Tuesday, October 02, 2007

hexed

I've come to believe a Higher Power is telling me Chis and I are not meant to adopt. Of course, that isn't stopping us. But consider the evidence:
Our DFCS coordinator has taken ill and we're being "contracted out" to someone we haven't even met, or heard from, yet. Other couples are done with their first home visits!
There was the whole incident with Daniel's teacher reporting us for suspected abuse. While the DFCS investigator had no trouble filing it as an unfounded suspicion, it still made both myself and Chris leery of the System.
I had pneumonia and the inhalers I was given made my drug test come back positive. A more detailed test - on my hair - came back negative, but still.
My TB skin test came back with a false positive. Turns out I have been exposed to someone with TB, so my blood carries the antibodies that make the skin test come up just a little. The health department says I don't have TB, so I've been cleared, but come ON!
All of our fingerprints were erased in Atlanta. They are taken digitally with this testy little machine, then transported to ATL to be put in the DFCS system. Only someone hit the wrong button. So we're retaking the prints.
I mean, really. Is Someone trying to tell us we're not ready for another child or am I just hexed?

TASK INSTRUCTIONS:
Extend the blog post about the couple's adoption setbacks, starting right after its closing question.

EXTRACTED MATERIAL:
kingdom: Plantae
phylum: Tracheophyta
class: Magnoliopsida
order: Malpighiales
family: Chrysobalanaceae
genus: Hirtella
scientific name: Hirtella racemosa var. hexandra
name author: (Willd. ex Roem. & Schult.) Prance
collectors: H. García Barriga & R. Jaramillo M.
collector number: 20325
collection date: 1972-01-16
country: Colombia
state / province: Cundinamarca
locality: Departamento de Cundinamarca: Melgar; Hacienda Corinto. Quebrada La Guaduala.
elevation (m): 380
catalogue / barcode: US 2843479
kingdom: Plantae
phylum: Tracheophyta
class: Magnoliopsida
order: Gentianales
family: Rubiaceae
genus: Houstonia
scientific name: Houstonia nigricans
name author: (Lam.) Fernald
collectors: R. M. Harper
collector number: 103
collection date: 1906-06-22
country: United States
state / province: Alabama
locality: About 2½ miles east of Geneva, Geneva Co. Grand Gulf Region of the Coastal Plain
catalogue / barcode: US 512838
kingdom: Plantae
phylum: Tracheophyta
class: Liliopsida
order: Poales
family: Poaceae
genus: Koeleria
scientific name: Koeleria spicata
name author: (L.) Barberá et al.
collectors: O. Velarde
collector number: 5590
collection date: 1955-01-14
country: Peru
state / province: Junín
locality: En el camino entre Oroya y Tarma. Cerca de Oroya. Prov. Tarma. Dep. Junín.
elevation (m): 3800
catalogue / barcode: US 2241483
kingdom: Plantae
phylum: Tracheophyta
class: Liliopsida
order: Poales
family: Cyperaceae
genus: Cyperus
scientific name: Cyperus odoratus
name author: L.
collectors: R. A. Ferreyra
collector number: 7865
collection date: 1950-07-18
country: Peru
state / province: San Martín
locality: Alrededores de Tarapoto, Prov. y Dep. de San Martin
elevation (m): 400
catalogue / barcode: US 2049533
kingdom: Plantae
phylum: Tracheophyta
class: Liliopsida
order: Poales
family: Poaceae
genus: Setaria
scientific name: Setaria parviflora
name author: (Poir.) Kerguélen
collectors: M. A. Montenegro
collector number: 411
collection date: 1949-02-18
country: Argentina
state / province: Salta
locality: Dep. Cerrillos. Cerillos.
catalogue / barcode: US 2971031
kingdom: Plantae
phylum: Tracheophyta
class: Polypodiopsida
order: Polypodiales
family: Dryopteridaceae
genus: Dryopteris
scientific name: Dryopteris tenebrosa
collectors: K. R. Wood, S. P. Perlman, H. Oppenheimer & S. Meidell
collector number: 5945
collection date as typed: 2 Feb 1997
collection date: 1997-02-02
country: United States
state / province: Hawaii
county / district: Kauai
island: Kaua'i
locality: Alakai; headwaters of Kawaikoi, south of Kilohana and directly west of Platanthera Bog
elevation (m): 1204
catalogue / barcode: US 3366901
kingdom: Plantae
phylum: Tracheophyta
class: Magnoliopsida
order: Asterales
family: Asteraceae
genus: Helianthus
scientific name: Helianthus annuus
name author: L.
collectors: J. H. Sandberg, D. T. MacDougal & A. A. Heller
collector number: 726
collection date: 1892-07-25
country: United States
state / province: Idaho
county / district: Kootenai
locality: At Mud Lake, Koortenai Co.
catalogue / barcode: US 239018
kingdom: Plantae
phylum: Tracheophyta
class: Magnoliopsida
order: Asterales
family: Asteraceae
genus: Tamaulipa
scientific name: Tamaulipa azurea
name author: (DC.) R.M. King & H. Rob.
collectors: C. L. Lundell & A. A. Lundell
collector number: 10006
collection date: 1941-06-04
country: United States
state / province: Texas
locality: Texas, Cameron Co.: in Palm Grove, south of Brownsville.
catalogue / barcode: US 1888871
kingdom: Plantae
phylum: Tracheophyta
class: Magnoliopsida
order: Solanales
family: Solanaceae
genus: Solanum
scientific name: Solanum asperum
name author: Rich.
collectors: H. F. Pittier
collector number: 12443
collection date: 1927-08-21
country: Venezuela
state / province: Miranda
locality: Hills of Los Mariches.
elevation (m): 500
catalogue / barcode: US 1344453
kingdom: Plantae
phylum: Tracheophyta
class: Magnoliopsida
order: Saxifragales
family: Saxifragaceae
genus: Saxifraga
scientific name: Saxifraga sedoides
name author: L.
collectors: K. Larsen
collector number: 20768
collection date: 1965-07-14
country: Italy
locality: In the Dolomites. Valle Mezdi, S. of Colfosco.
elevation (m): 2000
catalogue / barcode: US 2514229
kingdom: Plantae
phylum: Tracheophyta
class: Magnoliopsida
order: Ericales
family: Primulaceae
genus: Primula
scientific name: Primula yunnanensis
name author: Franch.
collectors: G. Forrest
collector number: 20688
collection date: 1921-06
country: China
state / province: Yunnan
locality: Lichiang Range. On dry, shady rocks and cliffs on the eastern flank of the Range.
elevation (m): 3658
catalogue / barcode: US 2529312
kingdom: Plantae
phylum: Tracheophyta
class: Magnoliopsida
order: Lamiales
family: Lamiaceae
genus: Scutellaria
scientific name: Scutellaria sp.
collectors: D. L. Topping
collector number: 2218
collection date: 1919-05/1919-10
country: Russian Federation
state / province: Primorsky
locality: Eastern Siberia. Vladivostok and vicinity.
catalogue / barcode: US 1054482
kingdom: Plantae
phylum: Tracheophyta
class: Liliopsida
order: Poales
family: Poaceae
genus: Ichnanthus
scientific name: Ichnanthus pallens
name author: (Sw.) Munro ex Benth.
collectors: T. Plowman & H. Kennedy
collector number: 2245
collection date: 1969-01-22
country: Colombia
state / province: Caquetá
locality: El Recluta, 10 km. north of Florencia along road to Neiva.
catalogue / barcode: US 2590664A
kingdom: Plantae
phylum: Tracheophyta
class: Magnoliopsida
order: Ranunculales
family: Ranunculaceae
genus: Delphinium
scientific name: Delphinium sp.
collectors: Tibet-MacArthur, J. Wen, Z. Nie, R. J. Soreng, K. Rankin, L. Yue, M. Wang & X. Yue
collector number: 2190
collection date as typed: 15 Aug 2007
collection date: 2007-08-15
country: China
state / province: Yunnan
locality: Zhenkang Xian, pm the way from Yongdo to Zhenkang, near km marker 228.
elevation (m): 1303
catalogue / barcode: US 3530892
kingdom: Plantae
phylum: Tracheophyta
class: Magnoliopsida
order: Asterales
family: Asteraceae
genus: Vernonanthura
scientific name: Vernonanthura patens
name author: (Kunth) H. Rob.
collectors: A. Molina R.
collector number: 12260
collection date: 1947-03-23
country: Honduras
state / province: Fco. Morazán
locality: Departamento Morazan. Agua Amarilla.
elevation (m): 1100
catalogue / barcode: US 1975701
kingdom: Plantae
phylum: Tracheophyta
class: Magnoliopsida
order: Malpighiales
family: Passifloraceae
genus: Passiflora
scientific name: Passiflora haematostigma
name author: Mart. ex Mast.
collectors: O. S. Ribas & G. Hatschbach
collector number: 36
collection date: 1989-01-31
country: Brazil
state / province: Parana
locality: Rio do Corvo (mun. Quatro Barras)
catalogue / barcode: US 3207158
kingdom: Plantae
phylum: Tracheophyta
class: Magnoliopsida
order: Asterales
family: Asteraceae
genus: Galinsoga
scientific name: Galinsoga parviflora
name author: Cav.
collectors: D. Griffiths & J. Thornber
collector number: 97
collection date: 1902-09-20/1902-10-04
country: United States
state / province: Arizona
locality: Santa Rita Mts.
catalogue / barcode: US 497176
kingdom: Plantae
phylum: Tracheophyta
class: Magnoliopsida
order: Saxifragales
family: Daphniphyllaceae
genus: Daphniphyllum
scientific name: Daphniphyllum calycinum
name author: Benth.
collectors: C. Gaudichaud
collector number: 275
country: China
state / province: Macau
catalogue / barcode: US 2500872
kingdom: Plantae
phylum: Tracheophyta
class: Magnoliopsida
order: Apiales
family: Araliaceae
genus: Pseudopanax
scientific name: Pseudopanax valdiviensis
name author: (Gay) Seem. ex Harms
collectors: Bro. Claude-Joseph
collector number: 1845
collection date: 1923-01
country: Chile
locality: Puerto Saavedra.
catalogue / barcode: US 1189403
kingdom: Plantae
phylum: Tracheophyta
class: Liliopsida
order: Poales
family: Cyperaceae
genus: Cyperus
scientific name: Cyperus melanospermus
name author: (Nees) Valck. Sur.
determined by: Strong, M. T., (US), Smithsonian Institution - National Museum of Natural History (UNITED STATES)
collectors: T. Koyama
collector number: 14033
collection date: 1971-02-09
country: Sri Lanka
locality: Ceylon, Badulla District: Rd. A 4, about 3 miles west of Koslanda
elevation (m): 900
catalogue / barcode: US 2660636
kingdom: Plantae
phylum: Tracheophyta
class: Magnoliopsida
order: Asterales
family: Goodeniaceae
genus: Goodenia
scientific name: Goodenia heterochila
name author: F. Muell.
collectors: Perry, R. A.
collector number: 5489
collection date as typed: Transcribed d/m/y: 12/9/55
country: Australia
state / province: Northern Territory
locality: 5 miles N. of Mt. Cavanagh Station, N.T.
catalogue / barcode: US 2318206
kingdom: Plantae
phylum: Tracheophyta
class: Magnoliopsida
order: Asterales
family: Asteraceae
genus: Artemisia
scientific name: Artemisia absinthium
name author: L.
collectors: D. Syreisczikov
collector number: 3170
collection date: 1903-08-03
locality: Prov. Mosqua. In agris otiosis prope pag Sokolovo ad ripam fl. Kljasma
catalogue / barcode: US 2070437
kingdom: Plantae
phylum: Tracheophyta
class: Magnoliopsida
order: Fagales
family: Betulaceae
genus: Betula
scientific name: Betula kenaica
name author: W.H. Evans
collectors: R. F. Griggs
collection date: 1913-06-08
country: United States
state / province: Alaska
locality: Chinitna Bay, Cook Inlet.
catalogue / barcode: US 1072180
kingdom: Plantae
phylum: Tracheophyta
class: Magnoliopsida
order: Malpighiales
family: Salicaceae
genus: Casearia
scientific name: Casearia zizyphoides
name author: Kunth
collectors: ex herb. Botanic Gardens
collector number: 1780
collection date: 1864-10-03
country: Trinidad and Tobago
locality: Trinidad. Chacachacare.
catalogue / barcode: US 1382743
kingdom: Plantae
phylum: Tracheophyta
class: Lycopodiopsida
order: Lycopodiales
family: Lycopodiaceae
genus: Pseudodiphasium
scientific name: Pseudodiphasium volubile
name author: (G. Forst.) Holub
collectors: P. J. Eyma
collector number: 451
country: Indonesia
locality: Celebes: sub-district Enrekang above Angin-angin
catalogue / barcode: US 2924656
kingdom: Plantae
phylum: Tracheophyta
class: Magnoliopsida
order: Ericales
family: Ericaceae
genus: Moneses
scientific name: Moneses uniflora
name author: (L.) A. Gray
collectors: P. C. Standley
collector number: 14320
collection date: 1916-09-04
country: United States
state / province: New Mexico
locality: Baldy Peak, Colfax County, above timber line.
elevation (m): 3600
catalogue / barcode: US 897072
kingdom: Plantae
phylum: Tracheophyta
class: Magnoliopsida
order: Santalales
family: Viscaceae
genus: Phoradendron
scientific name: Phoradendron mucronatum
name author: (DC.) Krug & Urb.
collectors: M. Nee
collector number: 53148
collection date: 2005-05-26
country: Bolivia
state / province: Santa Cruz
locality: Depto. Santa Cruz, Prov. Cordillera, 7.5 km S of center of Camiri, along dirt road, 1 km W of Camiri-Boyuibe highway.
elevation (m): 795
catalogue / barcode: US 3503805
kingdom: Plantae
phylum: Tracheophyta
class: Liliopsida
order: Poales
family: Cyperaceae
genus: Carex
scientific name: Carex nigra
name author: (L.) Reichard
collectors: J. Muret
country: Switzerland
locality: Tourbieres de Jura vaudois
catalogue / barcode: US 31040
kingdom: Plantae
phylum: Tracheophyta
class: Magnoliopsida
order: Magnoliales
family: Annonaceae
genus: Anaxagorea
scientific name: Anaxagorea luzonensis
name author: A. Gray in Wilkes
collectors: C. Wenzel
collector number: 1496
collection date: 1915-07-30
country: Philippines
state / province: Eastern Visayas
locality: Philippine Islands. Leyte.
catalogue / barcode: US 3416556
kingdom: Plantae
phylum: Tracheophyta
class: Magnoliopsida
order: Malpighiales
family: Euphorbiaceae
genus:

SOLVED PROBLEM:
--Misty

1 comment:

Anonymous said...

My parents were in the military and when they lived in Spain, they got into the adoption process and were almost successful 3 different times. Each time they went to the hospital to get their child, they got there only to be told to go home when they started completing the adoption papers. All three times, the biological parents wanted their child to grow up Catholic (my parents are Methodist). I don’t know how my mom survived the heartbreak, especially on 3 separate occasions.
After many, many years in the “System” they finally got my brother, and a couple years later they got me. My mom has always told me that she would have waited a 100 years for my brother and me. And once you hold your next child in your arms, it will be easier to see that all these trials were worth it. Keep the faith!